*** Opening of DATA FOR THE TASK ***

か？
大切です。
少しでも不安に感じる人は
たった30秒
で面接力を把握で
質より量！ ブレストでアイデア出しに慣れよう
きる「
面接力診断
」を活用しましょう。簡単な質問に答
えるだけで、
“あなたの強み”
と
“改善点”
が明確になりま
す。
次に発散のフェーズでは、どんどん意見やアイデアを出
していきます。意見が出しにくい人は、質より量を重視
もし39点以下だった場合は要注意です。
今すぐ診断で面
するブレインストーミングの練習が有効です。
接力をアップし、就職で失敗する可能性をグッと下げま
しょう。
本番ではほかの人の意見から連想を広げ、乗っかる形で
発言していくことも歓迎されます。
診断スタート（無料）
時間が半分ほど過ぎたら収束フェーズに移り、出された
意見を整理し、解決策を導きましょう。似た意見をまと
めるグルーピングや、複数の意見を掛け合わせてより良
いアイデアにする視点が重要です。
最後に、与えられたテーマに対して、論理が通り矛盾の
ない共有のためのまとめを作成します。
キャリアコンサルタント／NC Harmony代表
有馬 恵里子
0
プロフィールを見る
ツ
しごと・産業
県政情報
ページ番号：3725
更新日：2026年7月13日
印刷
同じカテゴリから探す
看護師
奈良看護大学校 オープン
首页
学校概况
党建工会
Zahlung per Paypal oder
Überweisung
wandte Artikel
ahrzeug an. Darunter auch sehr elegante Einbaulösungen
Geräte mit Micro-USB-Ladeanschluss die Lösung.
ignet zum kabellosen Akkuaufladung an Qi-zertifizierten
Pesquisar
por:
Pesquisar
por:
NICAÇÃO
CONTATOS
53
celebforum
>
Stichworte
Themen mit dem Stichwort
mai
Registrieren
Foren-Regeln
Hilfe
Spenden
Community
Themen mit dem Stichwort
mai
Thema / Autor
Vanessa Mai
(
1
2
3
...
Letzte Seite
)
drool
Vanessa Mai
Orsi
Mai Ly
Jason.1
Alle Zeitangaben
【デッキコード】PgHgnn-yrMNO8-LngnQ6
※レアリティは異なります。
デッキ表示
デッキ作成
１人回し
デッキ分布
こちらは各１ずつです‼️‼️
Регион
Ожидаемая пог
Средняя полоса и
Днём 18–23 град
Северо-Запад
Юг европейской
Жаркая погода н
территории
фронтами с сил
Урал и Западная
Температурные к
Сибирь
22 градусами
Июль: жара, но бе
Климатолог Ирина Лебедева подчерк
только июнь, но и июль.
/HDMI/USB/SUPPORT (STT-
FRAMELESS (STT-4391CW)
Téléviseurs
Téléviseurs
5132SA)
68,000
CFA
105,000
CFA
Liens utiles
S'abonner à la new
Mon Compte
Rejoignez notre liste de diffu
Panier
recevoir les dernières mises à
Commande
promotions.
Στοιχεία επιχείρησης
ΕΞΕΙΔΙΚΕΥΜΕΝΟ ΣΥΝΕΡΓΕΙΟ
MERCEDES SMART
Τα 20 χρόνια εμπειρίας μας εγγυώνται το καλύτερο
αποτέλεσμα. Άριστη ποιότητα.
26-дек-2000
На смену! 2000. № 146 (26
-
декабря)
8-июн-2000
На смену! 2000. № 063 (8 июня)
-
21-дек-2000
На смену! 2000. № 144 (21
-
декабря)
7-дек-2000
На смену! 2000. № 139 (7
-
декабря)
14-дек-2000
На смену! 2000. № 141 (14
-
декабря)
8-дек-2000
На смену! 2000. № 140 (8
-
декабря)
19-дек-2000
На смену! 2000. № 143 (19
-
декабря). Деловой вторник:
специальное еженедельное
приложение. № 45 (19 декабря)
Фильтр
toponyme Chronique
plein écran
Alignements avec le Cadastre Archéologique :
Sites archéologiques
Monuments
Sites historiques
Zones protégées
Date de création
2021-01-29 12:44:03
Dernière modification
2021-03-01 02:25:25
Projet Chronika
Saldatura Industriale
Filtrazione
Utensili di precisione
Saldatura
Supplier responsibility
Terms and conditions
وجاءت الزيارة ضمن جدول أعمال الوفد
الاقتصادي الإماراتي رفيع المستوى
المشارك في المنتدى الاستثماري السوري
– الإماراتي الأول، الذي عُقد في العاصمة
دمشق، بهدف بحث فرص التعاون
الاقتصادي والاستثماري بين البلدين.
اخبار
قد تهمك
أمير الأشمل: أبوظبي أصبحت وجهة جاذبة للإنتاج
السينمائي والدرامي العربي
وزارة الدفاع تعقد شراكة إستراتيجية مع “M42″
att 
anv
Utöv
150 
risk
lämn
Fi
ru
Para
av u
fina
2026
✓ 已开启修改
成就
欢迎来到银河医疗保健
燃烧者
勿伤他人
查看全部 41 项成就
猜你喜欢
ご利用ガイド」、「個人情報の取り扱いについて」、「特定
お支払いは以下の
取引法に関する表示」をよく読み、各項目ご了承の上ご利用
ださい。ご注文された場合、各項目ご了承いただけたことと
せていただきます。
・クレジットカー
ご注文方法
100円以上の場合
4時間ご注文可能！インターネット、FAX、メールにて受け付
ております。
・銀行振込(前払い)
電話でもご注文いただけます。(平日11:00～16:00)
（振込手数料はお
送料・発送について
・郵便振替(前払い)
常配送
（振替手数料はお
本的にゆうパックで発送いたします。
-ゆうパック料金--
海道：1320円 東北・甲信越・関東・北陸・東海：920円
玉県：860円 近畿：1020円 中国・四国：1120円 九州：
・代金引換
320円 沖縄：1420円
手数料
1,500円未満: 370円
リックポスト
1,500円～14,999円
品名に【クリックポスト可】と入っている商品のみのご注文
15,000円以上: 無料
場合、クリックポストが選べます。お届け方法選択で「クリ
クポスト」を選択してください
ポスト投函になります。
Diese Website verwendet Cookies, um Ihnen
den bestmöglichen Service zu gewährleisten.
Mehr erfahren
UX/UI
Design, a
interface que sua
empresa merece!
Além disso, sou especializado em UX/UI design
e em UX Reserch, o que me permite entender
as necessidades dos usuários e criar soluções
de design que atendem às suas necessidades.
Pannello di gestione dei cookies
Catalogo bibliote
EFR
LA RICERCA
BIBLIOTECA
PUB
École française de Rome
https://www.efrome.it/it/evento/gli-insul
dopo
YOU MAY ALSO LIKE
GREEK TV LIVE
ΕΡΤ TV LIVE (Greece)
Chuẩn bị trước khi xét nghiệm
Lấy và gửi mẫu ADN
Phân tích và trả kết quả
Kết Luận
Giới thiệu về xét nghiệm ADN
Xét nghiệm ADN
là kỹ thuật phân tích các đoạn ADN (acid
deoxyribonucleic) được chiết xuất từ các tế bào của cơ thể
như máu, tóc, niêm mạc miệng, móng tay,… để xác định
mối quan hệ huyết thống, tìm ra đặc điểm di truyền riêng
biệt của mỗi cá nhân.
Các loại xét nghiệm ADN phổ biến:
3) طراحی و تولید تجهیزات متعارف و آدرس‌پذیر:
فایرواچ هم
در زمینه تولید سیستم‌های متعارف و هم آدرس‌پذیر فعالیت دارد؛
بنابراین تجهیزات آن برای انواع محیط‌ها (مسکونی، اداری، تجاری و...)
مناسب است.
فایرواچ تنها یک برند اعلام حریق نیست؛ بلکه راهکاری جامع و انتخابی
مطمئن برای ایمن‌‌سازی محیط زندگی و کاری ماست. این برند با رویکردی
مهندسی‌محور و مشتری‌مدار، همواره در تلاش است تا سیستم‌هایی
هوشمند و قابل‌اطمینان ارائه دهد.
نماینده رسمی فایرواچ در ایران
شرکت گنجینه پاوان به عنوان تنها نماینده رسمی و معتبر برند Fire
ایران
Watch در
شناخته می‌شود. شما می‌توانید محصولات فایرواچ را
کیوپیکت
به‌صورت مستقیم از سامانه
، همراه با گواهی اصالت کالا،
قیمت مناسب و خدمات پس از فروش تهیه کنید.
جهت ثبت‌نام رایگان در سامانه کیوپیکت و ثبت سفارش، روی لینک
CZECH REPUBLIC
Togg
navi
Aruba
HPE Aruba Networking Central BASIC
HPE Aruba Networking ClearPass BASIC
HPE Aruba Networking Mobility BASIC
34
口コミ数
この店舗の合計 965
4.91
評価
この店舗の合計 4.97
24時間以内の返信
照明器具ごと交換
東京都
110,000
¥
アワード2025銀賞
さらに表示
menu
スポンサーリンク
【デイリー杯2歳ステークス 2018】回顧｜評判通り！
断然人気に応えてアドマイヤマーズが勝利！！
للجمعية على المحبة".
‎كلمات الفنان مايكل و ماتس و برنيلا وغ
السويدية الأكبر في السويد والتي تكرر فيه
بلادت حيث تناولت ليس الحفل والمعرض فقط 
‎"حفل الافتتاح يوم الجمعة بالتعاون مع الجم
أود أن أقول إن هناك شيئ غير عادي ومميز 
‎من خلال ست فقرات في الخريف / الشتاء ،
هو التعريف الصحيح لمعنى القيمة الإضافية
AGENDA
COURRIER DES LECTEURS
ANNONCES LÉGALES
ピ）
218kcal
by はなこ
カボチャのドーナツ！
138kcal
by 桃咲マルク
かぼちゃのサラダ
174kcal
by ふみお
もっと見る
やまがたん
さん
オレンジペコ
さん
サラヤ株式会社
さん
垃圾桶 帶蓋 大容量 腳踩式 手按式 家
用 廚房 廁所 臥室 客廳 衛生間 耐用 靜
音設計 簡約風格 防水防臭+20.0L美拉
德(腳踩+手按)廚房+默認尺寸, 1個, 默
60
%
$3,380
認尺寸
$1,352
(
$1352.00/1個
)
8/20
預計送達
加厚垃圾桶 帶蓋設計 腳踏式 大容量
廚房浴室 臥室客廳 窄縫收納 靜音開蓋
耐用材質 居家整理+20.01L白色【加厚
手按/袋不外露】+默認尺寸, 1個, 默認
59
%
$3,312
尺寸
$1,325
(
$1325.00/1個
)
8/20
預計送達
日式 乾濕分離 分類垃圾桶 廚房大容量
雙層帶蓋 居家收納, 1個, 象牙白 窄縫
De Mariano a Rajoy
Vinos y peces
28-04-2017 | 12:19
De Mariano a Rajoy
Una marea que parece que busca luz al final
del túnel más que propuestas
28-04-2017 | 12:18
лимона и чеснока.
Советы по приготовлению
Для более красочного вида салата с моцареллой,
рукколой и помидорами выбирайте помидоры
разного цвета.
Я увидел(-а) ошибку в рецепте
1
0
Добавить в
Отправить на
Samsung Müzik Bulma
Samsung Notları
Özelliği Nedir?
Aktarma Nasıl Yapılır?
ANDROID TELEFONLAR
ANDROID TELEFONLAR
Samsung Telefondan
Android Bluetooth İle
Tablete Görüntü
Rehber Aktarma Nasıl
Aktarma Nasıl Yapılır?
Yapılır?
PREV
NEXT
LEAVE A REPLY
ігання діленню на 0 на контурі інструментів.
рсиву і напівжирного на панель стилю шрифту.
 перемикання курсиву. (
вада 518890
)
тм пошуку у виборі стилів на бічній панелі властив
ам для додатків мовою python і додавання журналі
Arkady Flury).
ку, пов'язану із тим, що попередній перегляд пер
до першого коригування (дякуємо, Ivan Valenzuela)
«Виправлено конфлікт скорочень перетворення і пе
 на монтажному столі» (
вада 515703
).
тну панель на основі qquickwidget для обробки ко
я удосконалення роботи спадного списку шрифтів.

*** Close of DATA FOR THE TASK ***

▸ TASK GOAL
Format the stretch of the listing from its start through the line containing "plein écran" as a Markdown table with the columns Row and Line, giving each line a row number and leaving out blank lines.

▸ THE ANSWER
| Row | Line |
|---|---|
| 1 | か？ |
| 2 | 大切です。 |
| 3 | 少しでも不安に感じる人は |
| 4 | たった30秒 |
| 5 | で面接力を把握で |
| 6 | 質より量！ ブレストでアイデア出しに慣れよう |
| 7 | きる「 |
| 8 | 面接力診断 |
| 9 | 」を活用しましょう。簡単な質問に答 |
| 10 | えるだけで、 |
| 11 | “あなたの強み” |
| 12 | と |
| 13 | “改善点” |
| 14 | が明確になりま |
| 15 | す。 |
| 16 | 次に発散のフェーズでは、どんどん意見やアイデアを出 |
| 17 | していきます。意見が出しにくい人は、質より量を重視 |
| 18 | もし39点以下だった場合は要注意です。 |
| 19 | 今すぐ診断で面 |
| 20 | するブレインストーミングの練習が有効です。 |
| 21 | 接力をアップし、就職で失敗する可能性をグッと下げま |
| 22 | しょう。 |
| 23 | 本番ではほかの人の意見から連想を広げ、乗っかる形で |
| 24 | 発言していくことも歓迎されます。 |
| 25 | 診断スタート（無料） |
| 26 | 時間が半分ほど過ぎたら収束フェーズに移り、出された |
| 27 | 意見を整理し、解決策を導きましょう。似た意見をまと |
| 28 | めるグルーピングや、複数の意見を掛け合わせてより良 |
| 29 | いアイデアにする視点が重要です。 |
| 30 | 最後に、与えられたテーマに対して、論理が通り矛盾の |
| 31 | ない共有のためのまとめを作成します。 |
| 32 | キャリアコンサルタント／NC Harmony代表 |
| 33 | 有馬 恵里子 |
| 34 | 0 |
| 35 | プロフィールを見る |
| 36 | ツ |
| 37 | しごと・産業 |
| 38 | 県政情報 |
| 39 | ページ番号：3725 |
| 40 | 更新日：2026年7月13日 |
| 41 | 印刷 |
| 42 | 同じカテゴリから探す |
| 43 | 看護師 |
| 44 | 奈良看護大学校 オープン |
| 45 | 首页 |
| 46 | 学校概况 |
| 47 | 党建工会 |
| 48 | Zahlung per Paypal oder |
| 49 | Überweisung |
| 50 | wandte Artikel |
| 51 | ahrzeug an. Darunter auch sehr elegante Einbaulösungen |
| 52 | Geräte mit Micro-USB-Ladeanschluss die Lösung. |
| 53 | ignet zum kabellosen Akkuaufladung an Qi-zertifizierten |
| 54 | Pesquisar |
| 55 | por: |
| 56 | Pesquisar |
| 57 | por: |
| 58 | NICAÇÃO |
| 59 | CONTATOS |
| 60 | 53 |
| 61 | celebforum |
| 62 | > |
| 63 | Stichworte |
| 64 | Themen mit dem Stichwort |
| 65 | mai |
| 66 | Registrieren |
| 67 | Foren-Regeln |
| 68 | Hilfe |
| 69 | Spenden |
| 70 | Community |
| 71 | Themen mit dem Stichwort |
| 72 | mai |
| 73 | Thema / Autor |
| 74 | Vanessa Mai |
| 75 | ( |
| 76 | 1 |
| 77 | 2 |
| 78 | 3 |
| 79 | ... |
| 80 | Letzte Seite |
| 81 | ) |
| 82 | drool |
| 83 | Vanessa Mai |
| 84 | Orsi |
| 85 | Mai Ly |
| 86 | Jason.1 |
| 87 | Alle Zeitangaben |
| 88 | 【デッキコード】PgHgnn-yrMNO8-LngnQ6 |
| 89 | ※レアリティは異なります。 |
| 90 | デッキ表示 |
| 91 | デッキ作成 |
| 92 | １人回し |
| 93 | デッキ分布 |
| 94 | こちらは各１ずつです‼️‼️ |
| 95 | Регион |
| 96 | Ожидаемая пог |
| 97 | Средняя полоса и |
| 98 | Днём 18–23 град |
| 99 | Северо-Запад |
| 100 | Юг европейской |
| 101 | Жаркая погода н |
| 102 | территории |
| 103 | фронтами с сил |
| 104 | Урал и Западная |
| 105 | Температурные к |
| 106 | Сибирь |
| 107 | 22 градусами |
| 108 | Июль: жара, но бе |
| 109 | Климатолог Ирина Лебедева подчерк |
| 110 | только июнь, но и июль. |
| 111 | /HDMI/USB/SUPPORT (STT- |
| 112 | FRAMELESS (STT-4391CW) |
| 113 | Téléviseurs |
| 114 | Téléviseurs |
| 115 | 5132SA) |
| 116 | 68,000 |
| 117 | CFA |
| 118 | 105,000 |
| 119 | CFA |
| 120 | Liens utiles |
| 121 | S'abonner à la new |
| 122 | Mon Compte |
| 123 | Rejoignez notre liste de diffu |
| 124 | Panier |
| 125 | recevoir les dernières mises à |
| 126 | Commande |
| 127 | promotions. |
| 128 | Στοιχεία επιχείρησης |
| 129 | ΕΞΕΙΔΙΚΕΥΜΕΝΟ ΣΥΝΕΡΓΕΙΟ |
| 130 | MERCEDES SMART |
| 131 | Τα 20 χρόνια εμπειρίας μας εγγυώνται το καλύτερο |
| 132 | αποτέλεσμα. Άριστη ποιότητα. |
| 133 | 26-дек-2000 |
| 134 | На смену! 2000. № 146 (26 |
| 135 | - |
| 136 | декабря) |
| 137 | 8-июн-2000 |
| 138 | На смену! 2000. № 063 (8 июня) |
| 139 | - |
| 140 | 21-дек-2000 |
| 141 | На смену! 2000. № 144 (21 |
| 142 | - |
| 143 | декабря) |
| 144 | 7-дек-2000 |
| 145 | На смену! 2000. № 139 (7 |
| 146 | - |
| 147 | декабря) |
| 148 | 14-дек-2000 |
| 149 | На смену! 2000. № 141 (14 |
| 150 | - |
| 151 | декабря) |
| 152 | 8-дек-2000 |
| 153 | На смену! 2000. № 140 (8 |
| 154 | - |
| 155 | декабря) |
| 156 | 19-дек-2000 |
| 157 | На смену! 2000. № 143 (19 |
| 158 | - |
| 159 | декабря). Деловой вторник: |
| 160 | специальное еженедельное |
| 161 | приложение. № 45 (19 декабря) |
| 162 | Фильтр |
| 163 | toponyme Chronique |
| 164 | plein écran |